GIVEN TEXT ::
───
For February-April 2020, the largest negative precipitation anomalies were located in the equatorial central Pacific. West of these negative anomalies, positive precipitation anomalies stretched from the equatorial western Pacific into the Indonesian Archipelago. These positive anomalies were flanked by negative precipitation anomalies immediately to the north and south. Positive precipitation anomalies also occurred over most of the subtropical southern Indian Ocean and over a band extending from the western Pacific to the southwest coast of North America.

Below-normal precipitation occurred over most of the Caribbean and northwest South America. Below- normal precipitation anomalies also occurred over southeast South America, western central and northeast Australia, northern New Zealand and northwest coastal regions of North America. Weak below-normal precipitation anomalies were located over northeast North America. Over South America, above-normal precipitation anomalies were located over the northeast region and extended south along the eastern coastal regions. Nearly the entire equatorial and southern Africa also had above-normal precipitation anomalies. Other land regions with above-normal precipitation anomalies included northern and eastern parts of Indian subcontinent, southeast Australia, the Indonesian Archipelago, northern Europe abd Asia and southeast North America.
───
PROVIDED INFORMATION ::

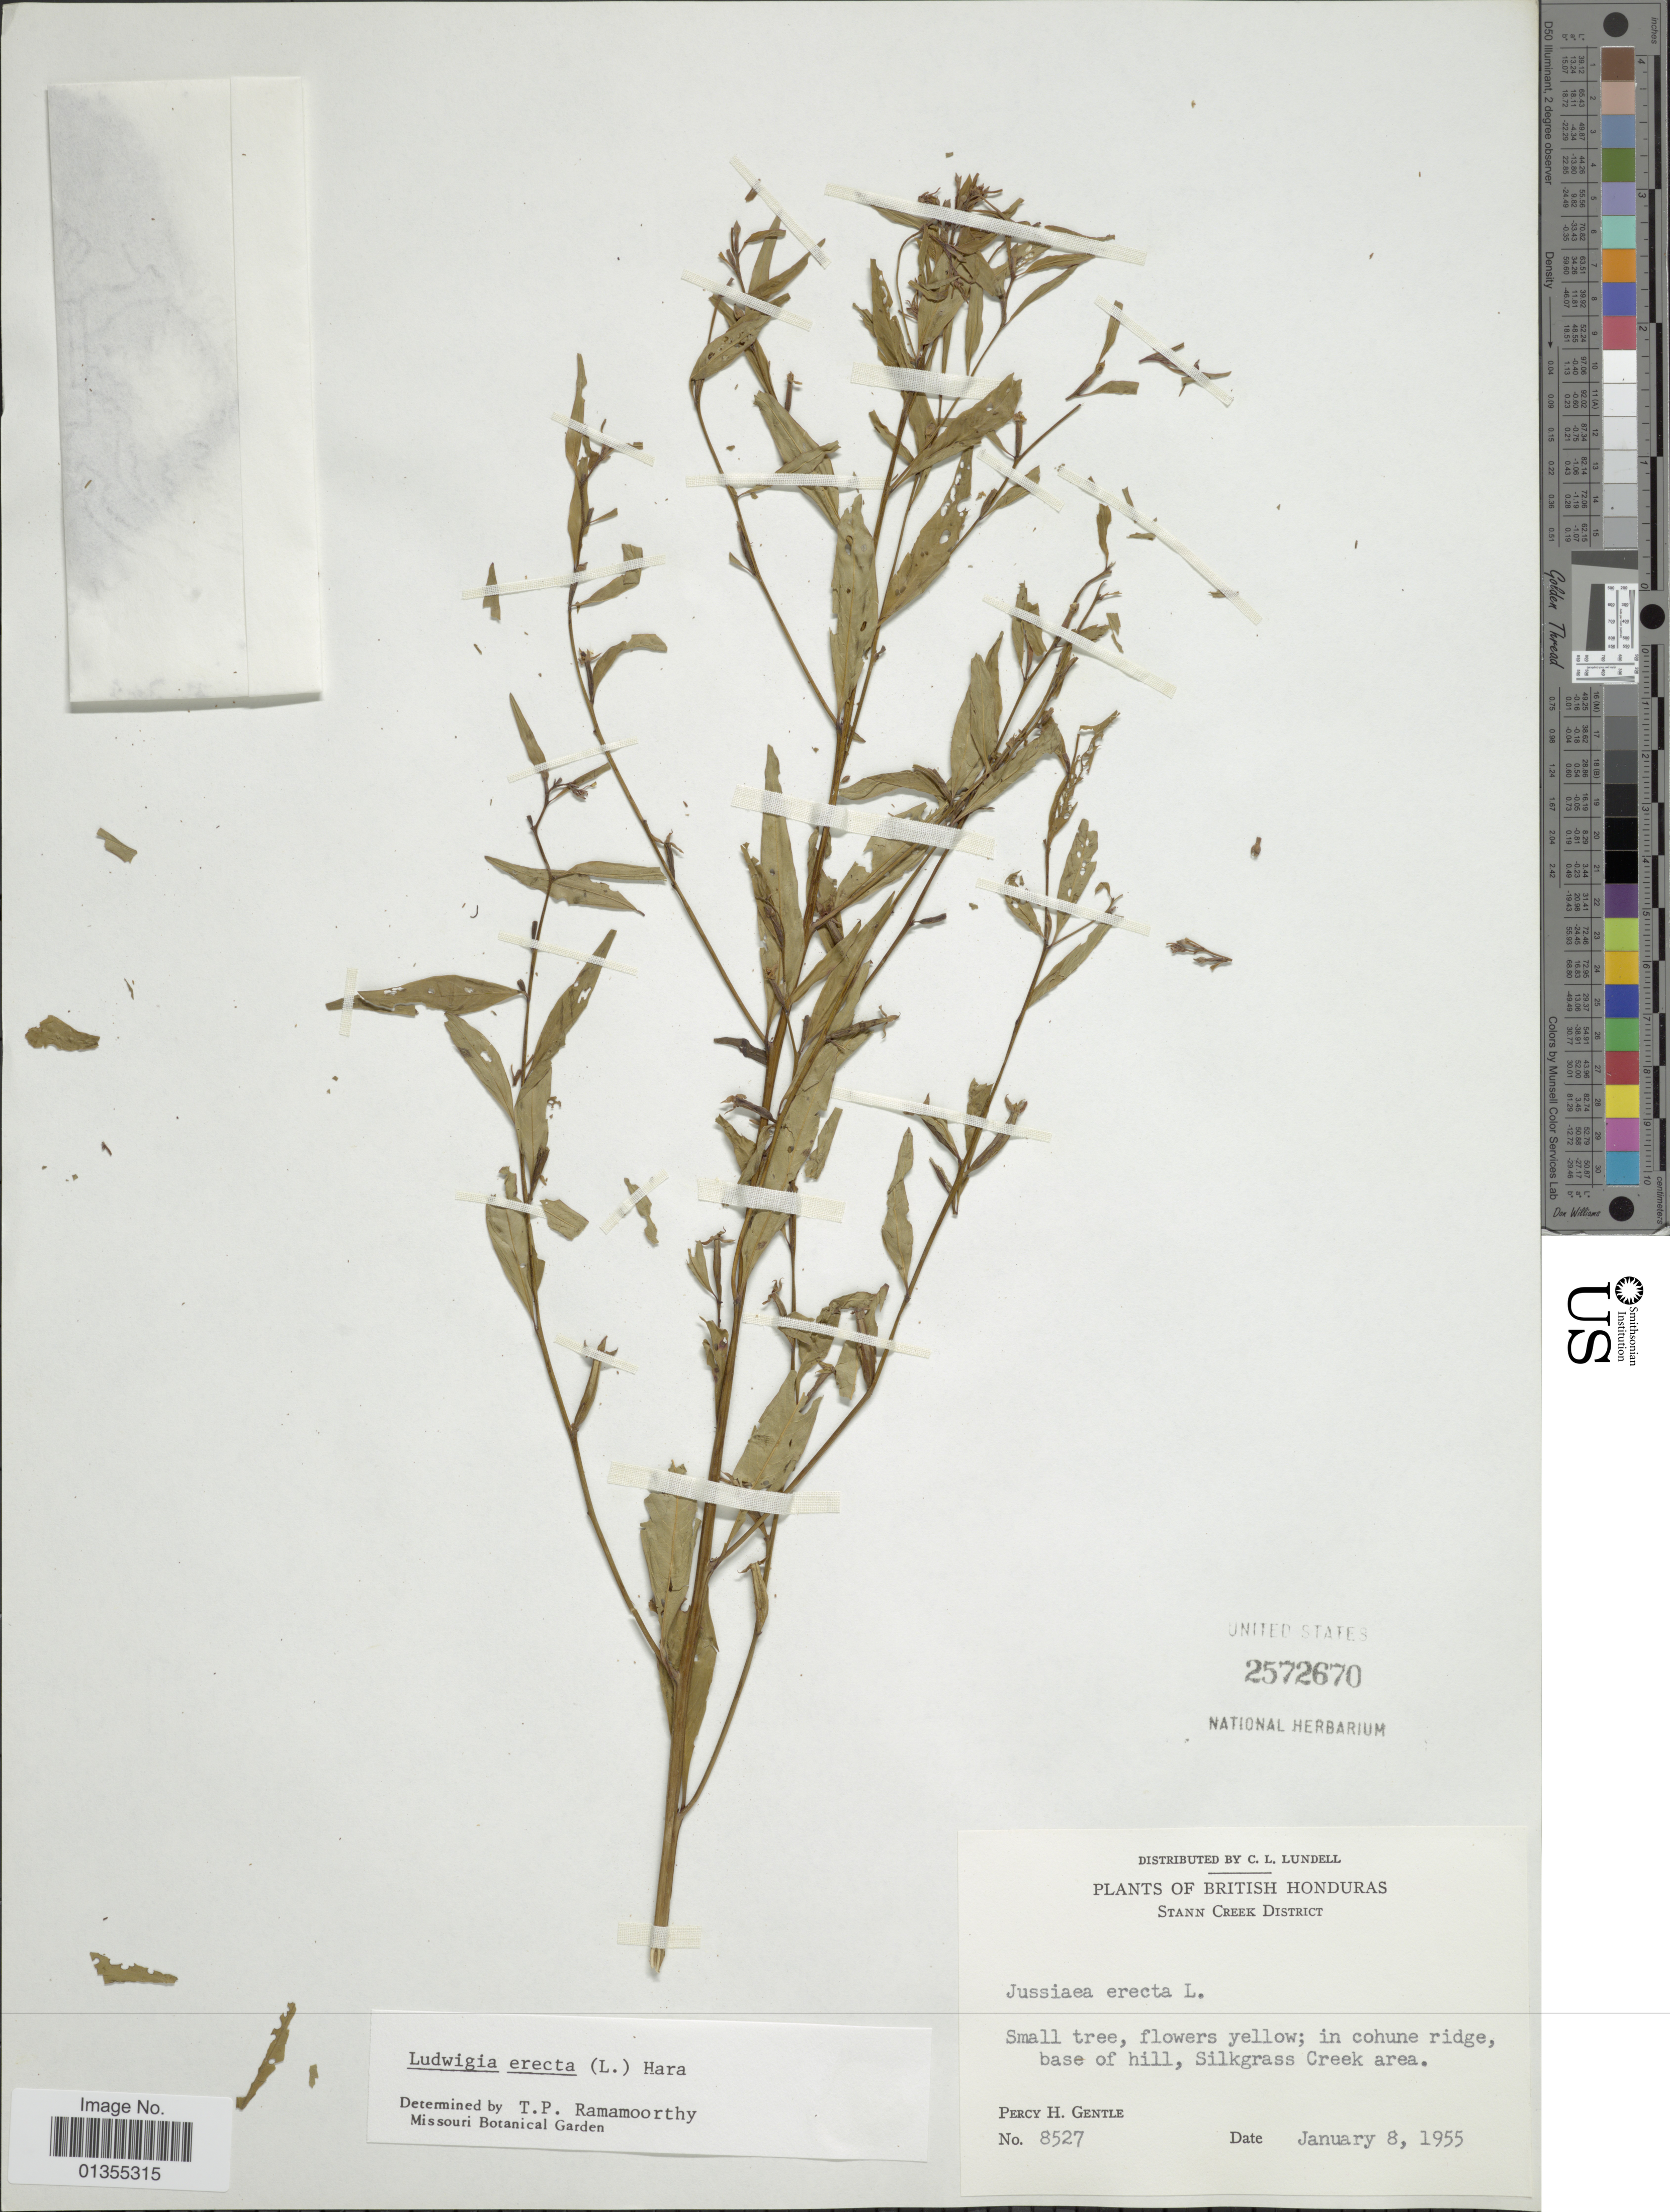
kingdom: Plantae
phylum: Tracheophyta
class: Magnoliopsida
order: Myrtales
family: Onagraceae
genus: Ludwigia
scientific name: Ludwigia erecta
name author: (L.) H. Hara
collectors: P. H. Gentle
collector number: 8527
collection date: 1955-01-08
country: Belize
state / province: Stann Creek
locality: British Honduras. In cohune ridge, base of hill, Silkgrass Creek area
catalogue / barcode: US 2572670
───
GOAL 1 :: Rewrite the precipitation summary from "Below-normal precipitation occurred" up to and including "southeast North America.", changing "Caribbean" to "Gulf of Mexico".
GOAL 2 :: According to the precipitation summary, where were the largest negative precipitation anomalies for February-April 2020 located?
The items are separate material and have no connection to the precipitation summary.

WRITTEN ANSWER 1 ::
Below-normal precipitation occurred over most of the Gulf of Mexico and northwest South America. Below- normal precipitation anomalies also occurred over southeast South America, western central and northeast Australia, northern New Zealand and northwest coastal regions of North America. Weak below-normal precipitation anomalies were located over northeast North America. Over South America, above-normal precipitation anomalies were located over the northeast region and extended south along the eastern coastal regions. Nearly the entire equatorial and southern Africa also had above-normal precipitation anomalies. Other land regions with above-normal precipitation anomalies included northern and eastern parts of Indian subcontinent, southeast Australia, the Indonesian Archipelago, northern Europe abd Asia and southeast North America.

WRITTEN ANSWER 2 :: In the equatorial central Pacific.